Même le Groupe Chartwell, une fiducie de placement cotée à la Bourse de Toronto, poursuit son développement en territoire québécois à l’aide d’un partenaire. Dans ce cas-ci, pas de cachette, le nom est connu. « Nous travaillons depuis 2014 avec le Groupe EMD Construction-Batimo », souligne Marie-France Lemay, vice-présidente aux services opérationnels pour le Québec. Cet entrepreneur, qui construit les résidences Chartwell en sol québécois, est 100 % propriétaire des immeubles jusqu’à ce que ces derniers atteignent leur maturité. « Bien que la propriété soit opérée par Chartwell à partir de son ouverture, Chartwell la rachète lorsqu’elle est stabilisée », signale Mme Lemay.
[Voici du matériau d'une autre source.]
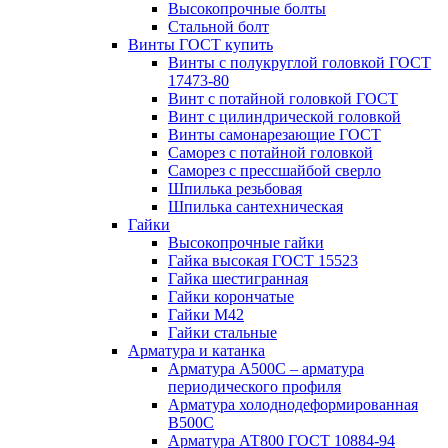
Высокопрочные болты
Стальной болт
Винты ГОСТ купить
Винты с полукруглой головкой ГОСТ
17473-80
Винт с потайной головкой ГОСТ
Винт с цилиндрической головкой
Винты самонарезающие ГОСТ
Саморез с потайной головкой
Саморез с прессшайбой сверло
Шпилька резьбовая
Шпилька сантехническая
Гайки
Высокопрочные гайки
Гайка высокая ГОСТ 15523
Гайка шестигранная
Гайки корончатые
Гайки М42
Гайки стальные
Арматура и катанка
Арматура А500С – арматура
периодического профиля
Арматура холоднодеформированная
В500С
Арматура АТ800 ГОСТ 10884-94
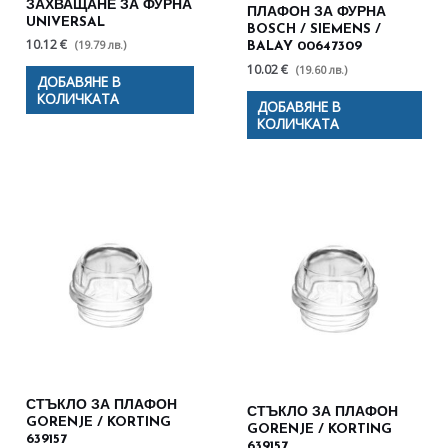
ЗАХВАЩАНЕ ЗА ФУРНА
ПЛАФОН ЗА ФУРНА
UNIVERSAL
BOSCH / SIEMENS /
10.12 €
(19.79 лв.)
BALAY 00647309
10.02 €
(19.60 лв.)
ДОБАВЯНЕ В
КОЛИЧКАТА
ДОБАВЯНЕ В
КОЛИЧКАТА
СТЪКЛО ЗА ПЛАФОН
СТЪКЛО ЗА ПЛАФОН
GORENJE / KORTING
GORENJE / KORTING
639157
639157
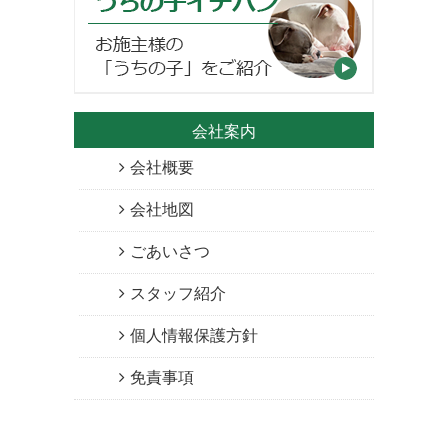
会社案内
会社概要
会社地図
ごあいさつ
スタッフ紹介
個人情報保護方針
免責事項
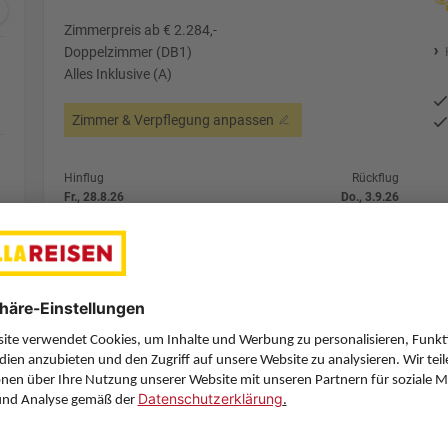
Zimmerpreis ab € 2.284,-
Doppelzimmer (DB1)
Alles Inklusive (A)
Zimmer & Verpflegung anpassen
Hinflug
Rückflug
Fr., 28.8.26
Do., 3.9.26
VIE
12:30
HRG
6:00
Direktflug
Direktflug
Red Sea Airlines
Details
Corendon Airlines Europe
Alternative Fl
6 Hotelnächte
Flug ab Wien (VIE)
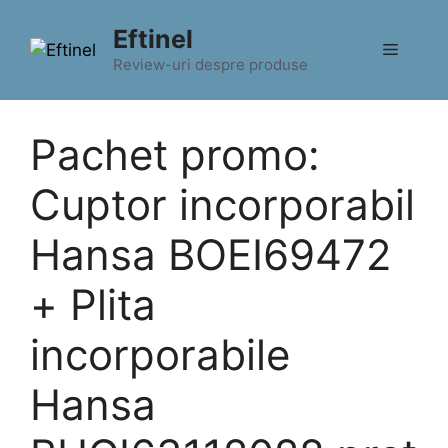
Sari
Eftinel
la
Meniu
conținut
Review-uri despre produse
Pachet promo:
Cuptor incorporabil
Hansa BOEI69472
+ Plita
incorporabile
Hansa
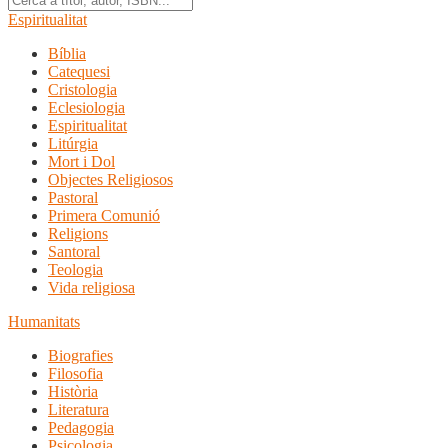
Espiritualitat
Bíblia
Catequesi
Cristologia
Eclesiologia
Espiritualitat
Litúrgia
Mort i Dol
Objectes Religiosos
Pastoral
Primera Comunió
Religions
Santoral
Teologia
Vida religiosa
Humanitats
Biografies
Filosofia
Història
Literatura
Pedagogia
Psicologia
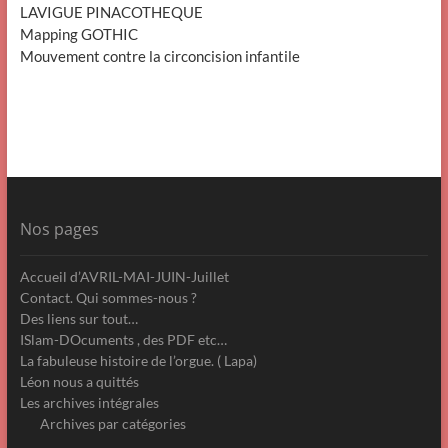
LAVIGUE PINACOTHEQUE
Mapping GOTHIC
Mouvement contre la circoncision infantile
Nos pages
Accueil d’AVRIL-MAI-JUIN-Juillet
Contact. Qui sommes-nous ?
Des liens sur tout…
ISlam-DOcuments , des PDF etc…
La fabuleuse histoire de l’orgue. ( Lapa)
Léon nous a quittés
Les archives intégrales
Archives par catégories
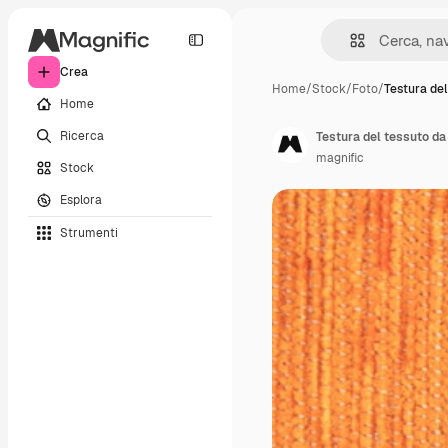
Crea
Home
/
Stock
/
Foto
/
Testura del
Home
Ricerca
Testura del tessuto da
magnific
Stock
Esplora
Strumenti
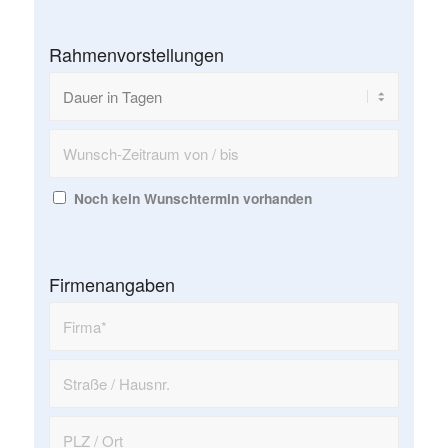
Rahmenvorstellungen
Noch kein Wunschtermin vorhanden
Firmenangaben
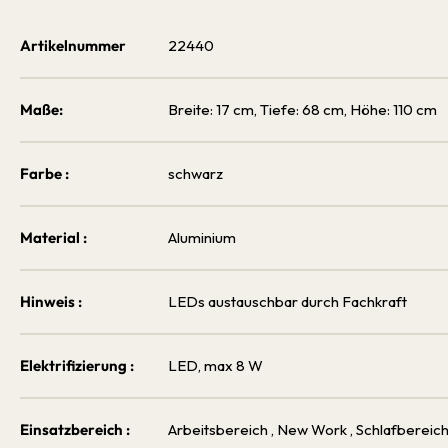
Artikelnummer
22440
Maße:
Breite: 17 cm, Tiefe: 68 cm, Höhe: 110 cm
Farbe :
schwarz
Material :
Aluminium
Hinweis :
LEDs austauschbar durch Fachkraft
Elektrifizierung :
LED, max 8 W
Einsatzbereich :
Arbeitsbereich
, New Work
, Schlafbereic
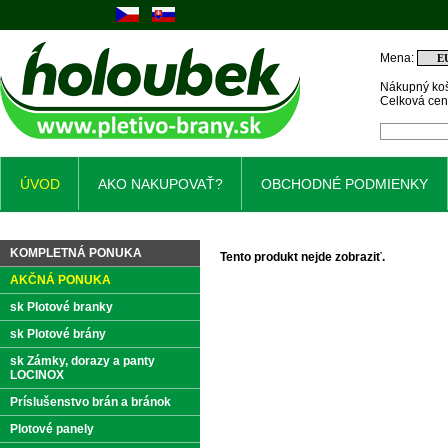
Mena:
Nákupný koš
Celková ce
ÚVOD
AKO NAKUPOVAŤ?
OBCHODNÉ PODMIENKY
KOMPLETNÁ PONUKA
Tento produkt nejde zobraziť.
AKČNÁ PONUKA
sk Plotové branky
sk Plotové brány
sk Zámky, dorazy a panty
LOCINOX
Príslušenstvo brán a bránok
Plotové panely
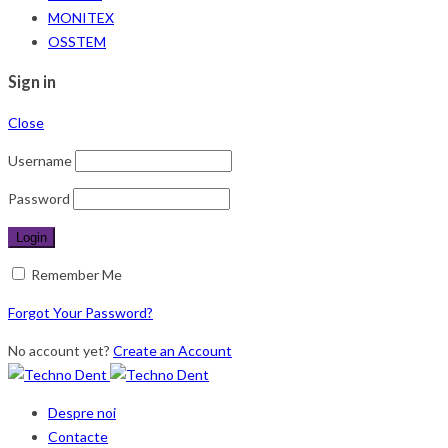
MONITEX
OSSTEM
Sign in
Close
Username
Password
Remember Me
Forgot Your Password?
No account yet?
Create an Account
Despre noi
Contacte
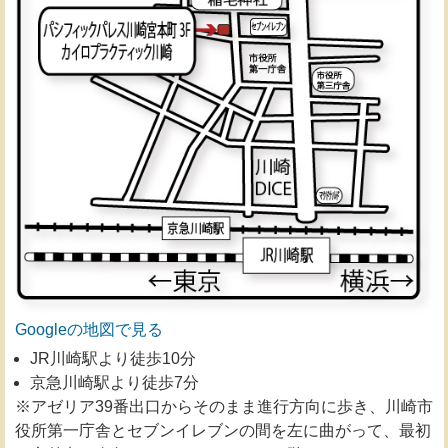
Googleの地図で見る
JR川崎駅より徒歩10分
京急川崎駅より徒歩7分
※アゼリア39番出口からそのまま進行方向に歩き、川崎市
役所第一庁舎とセブンイレブンの間を左に曲がって、最初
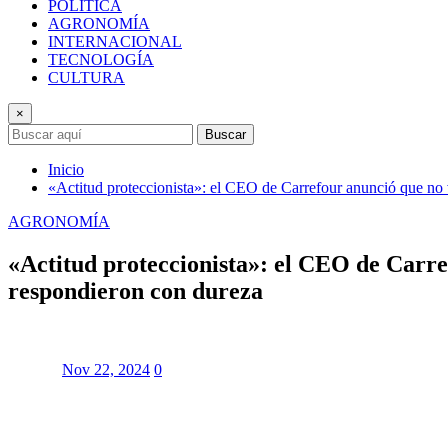
POLÍTICA
AGRONOMÍA
INTERNACIONAL
TECNOLOGÍA
CULTURA
×
Buscar
Inicio
«Actitud proteccionista»: el CEO de Carrefour anunció que no 
AGRONOMÍA
«Actitud proteccionista»: el CEO de Carre
respondieron con dureza
Nov 22, 2024
0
L’expansion à l’aide de transactions
Enfin, quelques groupes de RPA poursuivent également leur expansion en vendant ou en rachetant des résidences déjà bien établies. C’est ainsi que le Groupe Château Bellevue a récemment vendu ses résidences de Sainte-Marie-de-Beauce et de Baie-Comeau à Cogir Immobilier afin de développer ses nouveaux projets à Amqui et à Shawinigan. Le Groupe Morzadec, qui détenait jusqu’à tout récemment le Cité Rive, dans le secteur de Rivière-des-Prairies, a, pour sa part, vendu sa propriété montréalaise de quelque 850 logements également à Cogir Immobilier. Nos sources rapportent que le Groupe Morzadec souhaite agrandir sa propriété lavalloise, Les Marronniers, qui compte déjà plus de 1 000 logements. Le Groupe Morzadec a toutefois décliné notre demande d’entrevue.